Rheological and mechanical behavior of High Strength Steel Fiber-River Gravel Self Compacting Concrete

This study reports the results of a comprehensive experimental campaign aimed at demonstrating the feasibility of using river gravels in substitution of ordinary crushed aggregates for the production of high strength Steel Fiber-River Gravel-Self Compacting Concrete (SFRGSCC). Due to geomorphological reasons, the river gravels represent the most common type of aggregates used in Amazon region for ordinary structural concrete production but only few researches focused on the use of this kind of raw material for the production of high performance cement-based composites. In fact, the river gravels present different intrinsic characteristic in comparison with crushed rocks such as, higher density and elastic modulus, rounded shape with a smoother surface and a more brittle behavior. As a consequence, when embedded in a cement-based matrix they can significantly affect the rheology and mechanical performance of both self-compacting concrete matrices (RGSCC) and Fiber Reinforced Concrete (SFRGSCC).
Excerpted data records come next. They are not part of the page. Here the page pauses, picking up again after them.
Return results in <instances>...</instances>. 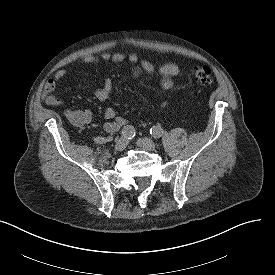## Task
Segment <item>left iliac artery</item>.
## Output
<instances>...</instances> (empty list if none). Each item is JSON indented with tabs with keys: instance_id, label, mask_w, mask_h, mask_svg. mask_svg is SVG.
Listing matches in <instances>:
<instances>
[{
	"instance_id": "44dca946",
	"label": "left iliac artery",
	"mask_w": 275,
	"mask_h": 275,
	"mask_svg": "<svg viewBox=\"0 0 275 275\" xmlns=\"http://www.w3.org/2000/svg\"><path fill=\"white\" fill-rule=\"evenodd\" d=\"M150 134H151L154 138H160L161 136H163L164 130H163L160 126H153V127L150 129Z\"/></svg>"
}]
</instances>
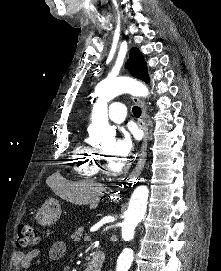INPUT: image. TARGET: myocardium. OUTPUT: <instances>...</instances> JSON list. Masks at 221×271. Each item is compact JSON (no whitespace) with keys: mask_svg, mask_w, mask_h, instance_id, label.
<instances>
[{"mask_svg":"<svg viewBox=\"0 0 221 271\" xmlns=\"http://www.w3.org/2000/svg\"><path fill=\"white\" fill-rule=\"evenodd\" d=\"M134 160L132 158H123L122 161L113 162L111 158H104V161H101V168L103 172V178H107V176H117V175H125L126 171H129V165Z\"/></svg>","mask_w":221,"mask_h":271,"instance_id":"myocardium-1","label":"myocardium"}]
</instances>
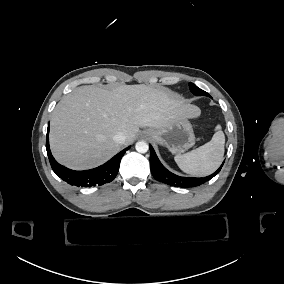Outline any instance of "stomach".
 <instances>
[{
    "mask_svg": "<svg viewBox=\"0 0 284 284\" xmlns=\"http://www.w3.org/2000/svg\"><path fill=\"white\" fill-rule=\"evenodd\" d=\"M142 137L151 139L178 155L195 144L193 128L187 118L176 119L165 127L148 128L142 132Z\"/></svg>",
    "mask_w": 284,
    "mask_h": 284,
    "instance_id": "stomach-1",
    "label": "stomach"
}]
</instances>
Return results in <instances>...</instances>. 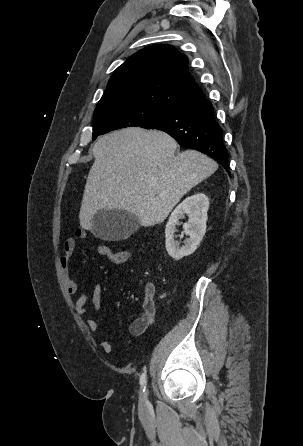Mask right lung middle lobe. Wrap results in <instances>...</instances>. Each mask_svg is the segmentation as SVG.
<instances>
[{
	"mask_svg": "<svg viewBox=\"0 0 303 446\" xmlns=\"http://www.w3.org/2000/svg\"><path fill=\"white\" fill-rule=\"evenodd\" d=\"M178 103L173 104L174 109L181 106ZM94 113L93 140L112 130L141 126L165 111L139 104H110L96 108Z\"/></svg>",
	"mask_w": 303,
	"mask_h": 446,
	"instance_id": "1",
	"label": "right lung middle lobe"
}]
</instances>
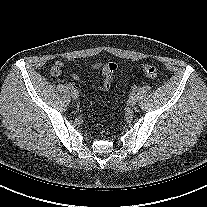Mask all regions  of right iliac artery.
<instances>
[{
    "mask_svg": "<svg viewBox=\"0 0 207 207\" xmlns=\"http://www.w3.org/2000/svg\"><path fill=\"white\" fill-rule=\"evenodd\" d=\"M68 88L71 89V90H73L74 87H73L72 84H68Z\"/></svg>",
    "mask_w": 207,
    "mask_h": 207,
    "instance_id": "82829eb1",
    "label": "right iliac artery"
}]
</instances>
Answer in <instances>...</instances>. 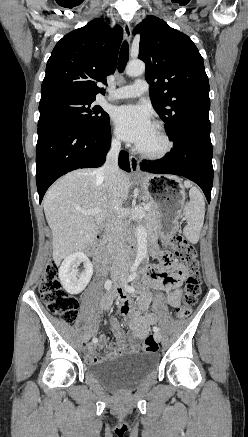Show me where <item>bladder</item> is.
<instances>
[{
	"label": "bladder",
	"mask_w": 248,
	"mask_h": 437,
	"mask_svg": "<svg viewBox=\"0 0 248 437\" xmlns=\"http://www.w3.org/2000/svg\"><path fill=\"white\" fill-rule=\"evenodd\" d=\"M157 361L154 353H128L92 364L87 373L111 390L127 391L151 374Z\"/></svg>",
	"instance_id": "31cf9c89"
}]
</instances>
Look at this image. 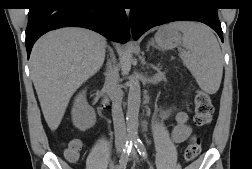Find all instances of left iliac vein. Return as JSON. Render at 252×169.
<instances>
[{
	"label": "left iliac vein",
	"instance_id": "left-iliac-vein-1",
	"mask_svg": "<svg viewBox=\"0 0 252 169\" xmlns=\"http://www.w3.org/2000/svg\"><path fill=\"white\" fill-rule=\"evenodd\" d=\"M131 159H132L134 162H138V156H137V152H136L135 150L132 151Z\"/></svg>",
	"mask_w": 252,
	"mask_h": 169
}]
</instances>
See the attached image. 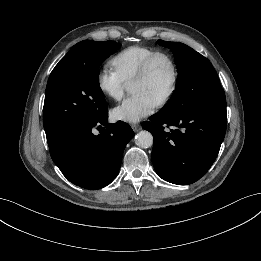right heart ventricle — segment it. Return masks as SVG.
<instances>
[{
  "mask_svg": "<svg viewBox=\"0 0 261 261\" xmlns=\"http://www.w3.org/2000/svg\"><path fill=\"white\" fill-rule=\"evenodd\" d=\"M158 50L147 46H130L118 52L111 60L113 70L124 80L131 82L144 61Z\"/></svg>",
  "mask_w": 261,
  "mask_h": 261,
  "instance_id": "obj_1",
  "label": "right heart ventricle"
}]
</instances>
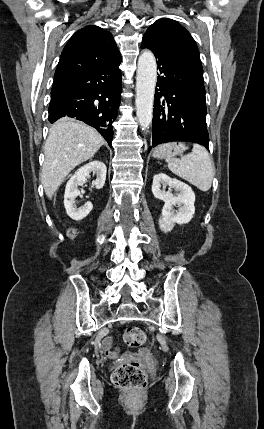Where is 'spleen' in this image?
I'll return each instance as SVG.
<instances>
[{
	"mask_svg": "<svg viewBox=\"0 0 264 429\" xmlns=\"http://www.w3.org/2000/svg\"><path fill=\"white\" fill-rule=\"evenodd\" d=\"M168 168L175 175L206 192L212 186L214 166L206 149L194 144L192 152L181 159L167 158Z\"/></svg>",
	"mask_w": 264,
	"mask_h": 429,
	"instance_id": "spleen-1",
	"label": "spleen"
}]
</instances>
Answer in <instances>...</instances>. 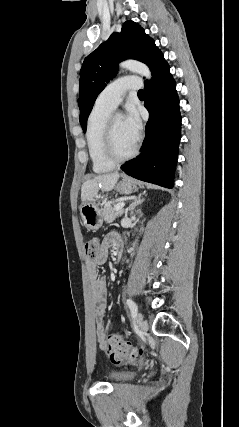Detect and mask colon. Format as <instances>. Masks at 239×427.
Returning <instances> with one entry per match:
<instances>
[{
	"label": "colon",
	"instance_id": "colon-1",
	"mask_svg": "<svg viewBox=\"0 0 239 427\" xmlns=\"http://www.w3.org/2000/svg\"><path fill=\"white\" fill-rule=\"evenodd\" d=\"M100 249V241L94 237L87 240L84 244L86 257L94 259ZM143 347H134L129 342L123 341L118 335L112 334L108 338L107 355H109L113 363H128L134 364L144 355Z\"/></svg>",
	"mask_w": 239,
	"mask_h": 427
}]
</instances>
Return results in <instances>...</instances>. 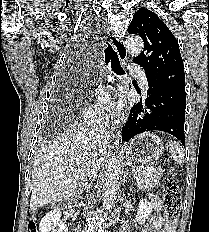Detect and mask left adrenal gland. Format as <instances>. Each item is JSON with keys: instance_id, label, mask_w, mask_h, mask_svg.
<instances>
[{"instance_id": "left-adrenal-gland-1", "label": "left adrenal gland", "mask_w": 209, "mask_h": 232, "mask_svg": "<svg viewBox=\"0 0 209 232\" xmlns=\"http://www.w3.org/2000/svg\"><path fill=\"white\" fill-rule=\"evenodd\" d=\"M127 175H128V172L126 171L125 174H124V176H123V180L122 181H125Z\"/></svg>"}]
</instances>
In this context, the present study firstly analyzes the physical and mechanical properties of the alternative aggregates and then, investigates how the complete replacement of crushed aggregate by river gravel can influence the flowability, segregation potential, yield stress and plastic viscosity of the RGSCC and SFRGSCC in the fresh state as well as the stress-strain behavior under compression, direct tension and bending in the hardened state. The results highlight as the river gravel aggregates shape and surface roughness have relevant effects on the concrete performance as they improve the concrete rheology increasing the concrete flowing and reducing the corresponding yield stress and entrapped air while, on the other hand, reduce the strain capacity of the matrix resulting in a more fragile mechanical response under compression, tension and bending. The addition of steel fiber to the RGSCC resulted being more beneficial than to the reference crushed aggregate SCC. The reinforcement significantly enhanced the RGSCC toughness being this improvement even more pronounced when the samples were submitted to direct tension and bending loads.